DATA TO EXAMINE:
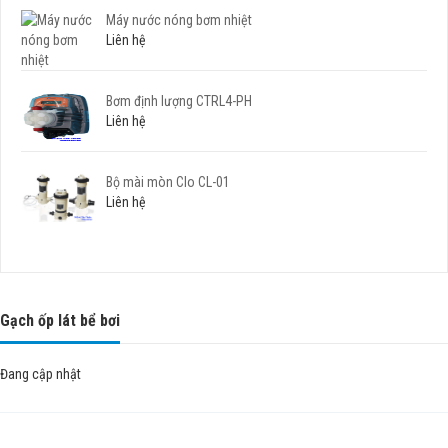
Máy nước nóng bơm nhiệt
Liên hệ
Bơm định lượng CTRL4-PH
Liên hệ
Bộ mài mòn Clo CL-01
Liên hệ
Gạch ốp lát bể bơi
Đang cập nhật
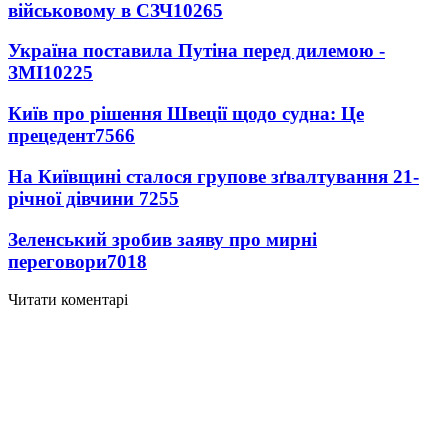
військовому в СЗЧ
10265
Україна поставила Путіна перед дилемою -
ЗМІ
10225
Київ про рішення Швеції щодо судна: Це
прецедент
7566
На Київщині сталося групове зґвалтування 21-
річної дівчини
7255
Зеленський зробив заяву про мирні
переговори
7018
Читати коментарі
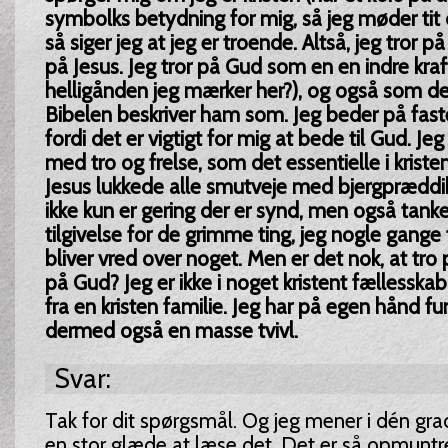
symbolks betydning for mig, så jeg møder tit 
så siger jeg at jeg er troende. Altså, jeg tror p
på Jesus. Jeg tror på Gud som en en indre kraft
helligånden jeg mærker her?), og også som de
Bibelen beskriver ham som. Jeg beder på faste
fordi det er vigtigt for mig at bede til Gud. Jeg
med tro og frelse, som det essentielle i kri
Jesus lukkede alle smutveje med bjergpræddike
ikke kun er gering der er synd, men også tank
tilgivelse for de grimme ting, jeg nogle gange 
bliver vred over noget. Men er det nok, at tro 
på Gud? Jeg er ikke i noget kristent fællesska
fra en kristen familie. Jeg har på egen hånd fu
dermed også en masse tvivl.
Svar:
Tak for dit spørgsmål. Og jeg mener i dén grad
en stor glæde at læse det. Det er så opmuntr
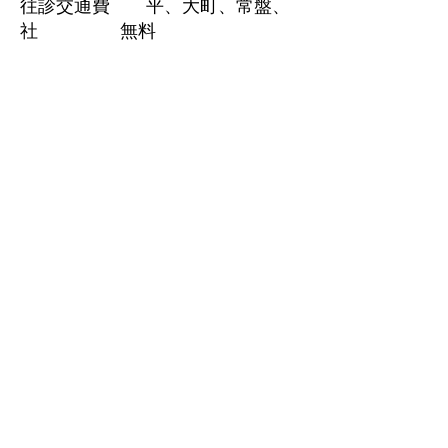
往診交通費 平、大町、常盤、
社 無料
美麻、八坂、大町
市外 500円
診断書 当院様
式 2,000
円
生命保険提出診断
書等 7,000円
巻き爪矯正治療 マチワイヤ
ー 1本 4,400円
処置
料 1か所につき
2,000円
男性型脱毛治療剤
院内処方（プロペシア1
㎎ 28日分） 7,700
円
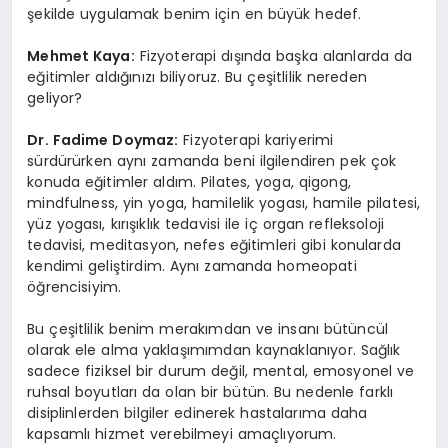
şekilde uygulamak benim için en büyük hedef.
Mehmet Kaya:
Fizyoterapi dışında başka alanlarda da
eğitimler aldığınızı biliyoruz. Bu çeşitlilik nereden
geliyor?
Dr. Fadime Doymaz:
Fizyoterapi kariyerimi
sürdürürken aynı zamanda beni ilgilendiren pek çok
konuda eğitimler aldım. Pilates, yoga, qigong,
mindfulness, yin yoga, hamilelik yogası, hamile pilatesi,
yüz yogası, kırışıklık tedavisi ile iç organ refleksoloji
tedavisi, meditasyon, nefes eğitimleri gibi konularda
kendimi geliştirdim. Aynı zamanda homeopati
öğrencisiyim.
Bu çeşitlilik benim merakımdan ve insanı bütüncül
olarak ele alma yaklaşımımdan kaynaklanıyor. Sağlık
sadece fiziksel bir durum değil, mental, emosyonel ve
ruhsal boyutları da olan bir bütün. Bu nedenle farklı
disiplinlerden bilgiler edinerek hastalarıma daha
kapsamlı hizmet verebilmeyi amaçlıyorum.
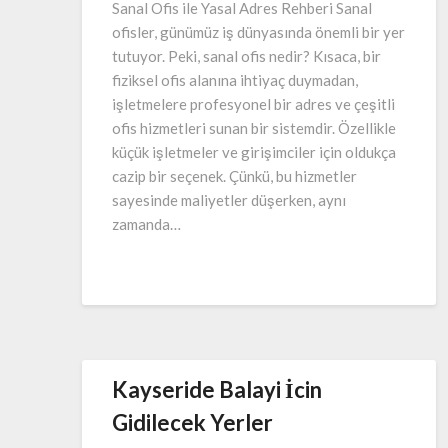
Sanal Ofis ile Yasal Adres Rehberi Sanal
ofisler, günümüz iş dünyasında önemli bir yer
tutuyor. Peki, sanal ofis nedir? Kısaca, bir
fiziksel ofis alanına ihtiyaç duymadan,
işletmelere profesyonel bir adres ve çeşitli
ofis hizmetleri sunan bir sistemdir. Özellikle
küçük işletmeler ve girişimciler için oldukça
cazip bir seçenek. Çünkü, bu hizmetler
sayesinde maliyetler düşerken, aynı
zamanda…
Kayseride Balayi İcin
Gidilecek Yerler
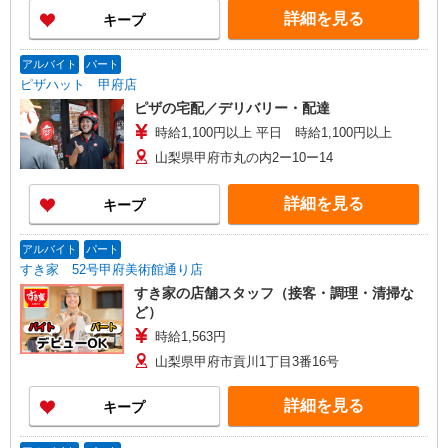
詳細を見る
キープ
アルバイト
パート
ピザハット 甲府店
ピザの宅配／デリバリー・配達
時給1,100円以上 平日 時給1,100円以上
山梨県甲府市丸の内2ー10ー14
詳細を見る
キープ
アルバイト
パート
すき家 52号甲府美術館通り店
すき家の店舗スタッフ（接客・調理・清掃な
ど）
時給1,563円
山梨県甲府市貢川1丁目3番16号
詳細を見る
キープ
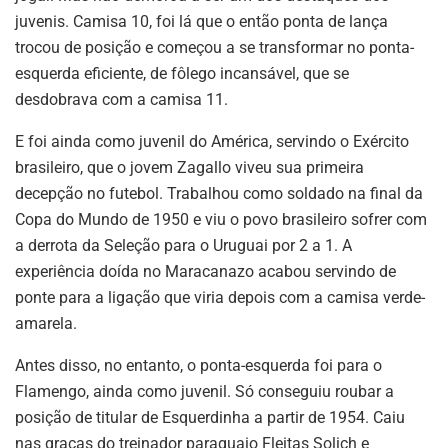
juvenis. Camisa 10, foi lá que o então ponta de lança
trocou de posição e começou a se transformar no ponta-
esquerda eficiente, de fôlego incansável, que se
desdobrava com a camisa 11.
E foi ainda como juvenil do América, servindo o Exército
brasileiro, que o jovem Zagallo viveu sua primeira
decepção no futebol. Trabalhou como soldado na final da
Copa do Mundo de 1950 e viu o povo brasileiro sofrer com
a derrota da Seleção para o Uruguai por 2 a 1. A
experiência doída no Maracanazo acabou servindo de
ponte para a ligação que viria depois com a camisa verde-
amarela.
Antes disso, no entanto, o ponta-esquerda foi para o
Flamengo, ainda como juvenil. Só conseguiu roubar a
posição de titular de Esquerdinha a partir de 1954. Caiu
nas graças do treinador paraguaio Fleitas Solich e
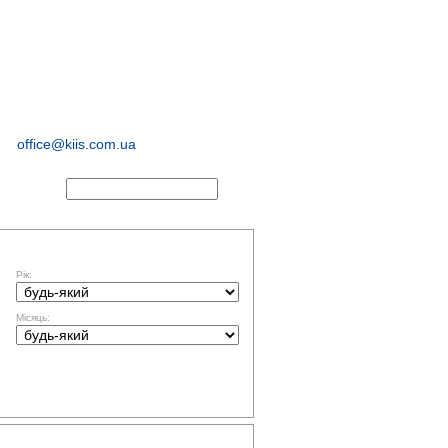
соціологічні та
маркетингові
дослідження
office@kiis.com.ua
АКТИ
ФІЛЬТР ЗА ДАТОЮ
Рік:
Місяць:
ТЕМАТИКА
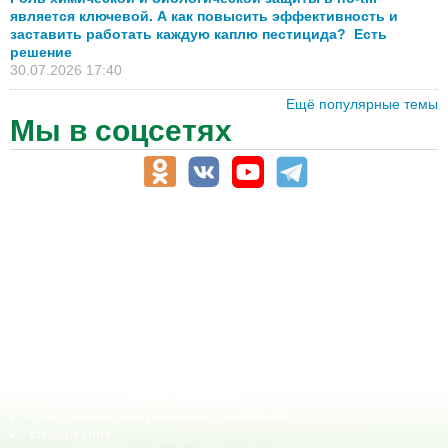
является ключевой. А как повысить эффективность и
заставить работать каждую каплю пестицида? Есть
решение
30.07.2026 17:40
Ещё популярные темы
Мы в соцсетях
АПК-Каталог
АПК-органы управления
ветеринарные препараты, ветеринарные учреждения
ГСМ, биотопливо
корма, добавки для животных
оборудование для АПК, промышленное, весовое
обучение
сельхозпроизводители / сельхозпредприятия
сельхозтехника, запчасти
семена, посадочные материалы
средства защиты растений, удобрения
страхование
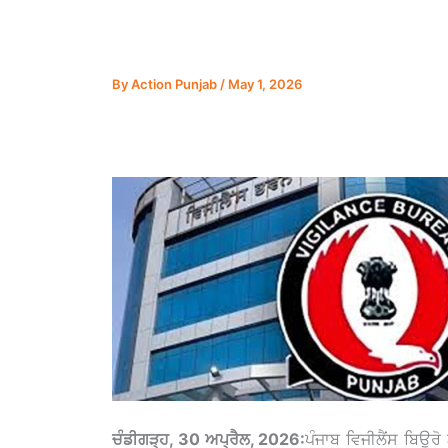
By
Action Punjab
/
May 1, 2026
ਚੰਡੀਗੜ੍ਹ, 30 ਅਪ੍ਰੈਲ, 2026:
ਪੰਜਾਬ ਵਿਜੀਲੈਂਸ ਬਿਊਰ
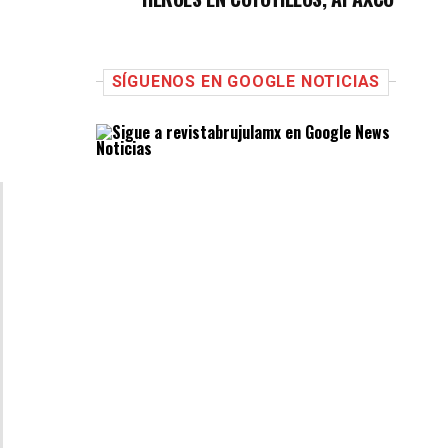
SÍGUENOS EN GOOGLE NOTICIAS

DESCRIPTION OF THE TASK:
Rewrite the text of all the items above with "Liên hệ" replaced by "Hết hàng" and nothing else changed, leaving out the pictures.

RESPONSE AREA:
Máy nước nóng bơm nhiệt
Hết hàng
Bơm định lượng CTRL4-PH
Hết hàng
Bộ mài mòn Clo CL-01
Hết hàng
Gạch ốp lát bể bơi
Đang cập nhật
військовому в СЗЧ
10265
Україна поставила Путіна перед дилемою -
ЗМІ
10225
Київ про рішення Швеції щодо судна: Це
прецедент
7566
На Київщині сталося групове зґвалтування 21-
річної дівчини
7255
Зеленський зробив заяву про мирні
переговори
7018
Читати коментарі
symbolks betydning for mig, så jeg møder tit 
så siger jeg at jeg er troende. Altså, jeg tror p
på Jesus. Jeg tror på Gud som en en indre kraft
helligånden jeg mærker her?), og også som de
Bibelen beskriver ham som. Jeg beder på faste
fordi det er vigtigt for mig at bede til Gud. Jeg
med tro og frelse, som det essentielle i kri
Jesus lukkede alle smutveje med bjergpræddike
ikke kun er gering der er synd, men også tank
tilgivelse for de grimme ting, jeg nogle gange 
bliver vred over noget. Men er det nok, at tro 
på Gud? Jeg er ikke i noget kristent fællesska
fra en kristen familie. Jeg har på egen hånd fu
dermed også en masse tvivl.
Svar:
Tak for dit spørgsmål. Og jeg mener i dén grad
en stor glæde at læse det. Det er så opmuntr
往診交通費 平、大町、常盤、
社 無料
美麻、八坂、大町
市外 500円
診断書 当院様
式 2,000
円
生命保険提出診断
書等 7,000円
巻き爪矯正治療 マチワイヤ
ー 1本 4,400円
処置
料 1か所につき
2,000円
男性型脱毛治療剤
院内処方（プロペシア1
㎎ 28日分） 7,700
円
şekilde uygulamak benim için en büyük hedef.
Mehmet Kaya:
Fizyoterapi dışında başka alanlarda da
eğitimler aldığınızı biliyoruz. Bu çeşitlilik nereden
geliyor?
Dr. Fadime Doymaz:
Fizyoterapi kariyerimi
sürdürürken aynı zamanda beni ilgilendiren pek çok
konuda eğitimler aldım. Pilates, yoga, qigong,
mindfulness, yin yoga, hamilelik yogası, hamile pilatesi,
yüz yogası, kırışıklık tedavisi ile iç organ refleksoloji
tedavisi, meditasyon, nefes eğitimleri gibi konularda
kendimi geliştirdim. Aynı zamanda homeopati
öğrencisiyim.
Bu çeşitlilik benim merakımdan ve insanı bütüncül
olarak ele alma yaklaşımımdan kaynaklanıyor. Sağlık
sadece fiziksel bir durum değil, mental, emosyonel ve
ruhsal boyutları da olan bir bütün. Bu nedenle farklı
disiplinlerden bilgiler edinerek hastalarıma daha
kapsamlı hizmet verebilmeyi amaçlıyorum.
Sanal Ofis ile Yasal Adres Rehberi Sanal
ofisler, günümüz iş dünyasında önemli bir yer
tutuyor. Peki, sanal ofis nedir? Kısaca, bir
fiziksel ofis alanına ihtiyaç duymadan,
işletmelere profesyonel bir adres ve çeşitli
ofis hizmetleri sunan bir sistemdir. Özellikle
küçük işletmeler ve girişimciler için oldukça
cazip bir seçenek. Çünkü, bu hizmetler
sayesinde maliyetler düşerken, aynı
zamanda…
Kayseride Balayi İcin
Gidilecek Yerler
詳細を見る
キープ
アルバイト
パート
ピザハット 甲府店
ピザの宅配／デリバリー・配達
時給1,100円以上 平日 時給1,100円以上
山梨県甲府市丸の内2ー10ー14
詳細を見る
キープ
アルバイト
パート
すき家 52号甲府美術館通り店
すき家の店舗スタッフ（接客・調理・清掃な
ど）
時給1,563円
山梨県甲府市貢川1丁目3番16号
詳細を見る
キープ
juvenis. Camisa 10, foi lá que o então ponta de lança
trocou de posição e começou a se transformar no ponta-
esquerda eficiente, de fôlego incansável, que se
desdobrava com a camisa 11.
E foi ainda como juvenil do América, servindo o Exército
brasileiro, que o jovem Zagallo viveu sua primeira
decepção no futebol. Trabalhou como soldado na final da
Copa do Mundo de 1950 e viu o povo brasileiro sofrer com
a derrota da Seleção para o Uruguai por 2 a 1. A
experiência doída no Maracanazo acabou servindo de
ponte para a ligação que viria depois com a camisa verde-
amarela.
Antes disso, no entanto, o ponta-esquerda foi para o
Flamengo, ainda como juvenil. Só conseguiu roubar a
posição de titular de Esquerdinha a partir de 1954. Caiu
nas graças do treinador paraguaio Fleitas Solich e
соціологічні та
маркетингові
дослідження
office@kiis.com.ua
АКТИ
ФІЛЬТР ЗА ДАТОЮ
Рік:
Місяць:
ТЕМАТИКА
является ключевой. А как повысить эффективность и
заставить работать каждую каплю пестицида? Есть
решение
30.07.2026 17:40
Ещё популярные темы
Мы в соцсетях
АПК-Каталог
АПК-органы управления
ветеринарные препараты, ветеринарные учреждения
ГСМ, биотопливо
корма, добавки для животных
оборудование для АПК, промышленное, весовое
обучение
сельхозпроизводители / сельхозпредприятия
сельхозтехника, запчасти
семена, посадочные материалы
средства защиты растений, удобрения
страхование
By
Action Punjab
/
May 1, 2026
ਚੰਡੀਗੜ੍ਹ, 30 ਅਪ੍ਰੈਲ, 2026:
ਪੰਜਾਬ ਵਿਜੀਲੈਂਸ ਬਿਊਰ
SÍGUENOS EN GOOGLE NOTICIAS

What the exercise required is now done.